If you need to install entrez-direct and the SRA Tools you can do it with one of the environment managers. For instructions, see here. In the next code block I am using micromamba to install SRA Tools in an environment named sra.

micromamba create --name sra -c bioconda entrez-direct sra-tools

Open your terminal and enter the following code, one line at a time:

# Create a directory for this project:
cd
mkdir example
cd example

# Activate the environment containing the SRA Tools
micromamba activate sra

# Get the run information for the project
esearch -db sra -query "PRJNA628034" | efetch -format runinfo > file_list.txt

# Extract a list of the accession IDs for the project
sed '1 d' file_list.txt | cut -d "," -f1 > sra_list

# From that list, extract a random sample of 6 accession IDs
shuf -n 6 sra_list > short_list

# Download the sequence data for those 6 accession IDs
cat short_list | xargs fastq-dump --split-files

# List the directory contents
ls

You should see something like the following in your terminal. The sequence file names will be different because you drew a random sample of 6 samples from the total of 96. The number of “spots” is the number of sequences per file. Notice that there are separate files for forward and reverse reads as indicated by the digit just before the fastq file extension.
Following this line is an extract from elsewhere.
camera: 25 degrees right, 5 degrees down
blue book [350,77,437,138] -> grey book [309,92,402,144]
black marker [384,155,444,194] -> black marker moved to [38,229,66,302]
Sample the Sequence Files with SeqKit

There are more than 100,000 sequences in all of the sequence files I downloaded. To develop a workflow that can be quickly run on a personal computer we need to down sample the reads to 10,000 or so per file. We can do this with SeqKit. See the blog I wrote for how to install it. Make sure you do not have any other environment active before you create one for SeqKit.

If necessary, deactivate an environment not containing SeqKit and activate one that does.

micromamba deactivate
micromamba activate seqkit

Open an empty file named sample_seqs.sh with the nano editor.

nano sample_seqs.sh

Copy and paste the following code into the editor.

#!/bin/bash

rm -rf sampled/
mkdir sampled/
for f in $(ls *.fastq); do
  out=${f/_/_R}
  seqkit sample $f -n 10000 -s 913 -o $out
done
mv *_R?.fastq sampled/

Close the editor with Ctrl O, hit Return to save the file with the same name, Ctrl X to exit.
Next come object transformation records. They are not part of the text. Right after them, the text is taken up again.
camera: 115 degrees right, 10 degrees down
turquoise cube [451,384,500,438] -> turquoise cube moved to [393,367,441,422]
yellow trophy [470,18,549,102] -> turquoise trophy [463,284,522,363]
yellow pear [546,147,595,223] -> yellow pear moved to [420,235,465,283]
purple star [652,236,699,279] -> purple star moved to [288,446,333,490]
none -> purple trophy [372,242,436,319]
Make the bash script you just created executable and run it by entering the following:

chmod u+x sample_seqs.sh
./sample_seqs.sh

Because we used the same seed (913) to sample all of the files, pairing of reads is maintained between the forward and reverse reads for each sample. This is very important for further analysis. Sampled files contaning 10,000 sequences each are written to the sub-directory sampled/. You can list them with:

ls -l sampled/

Exercise

Choose a publication based on analysis of 16S rRNA gene sequences and determine the project accession ID under which sequence data were deposited. Determine the primers used and the variable region sequenced. Randomly choose six run IDs for the project and download 10,000 paired sequences for each run (sample).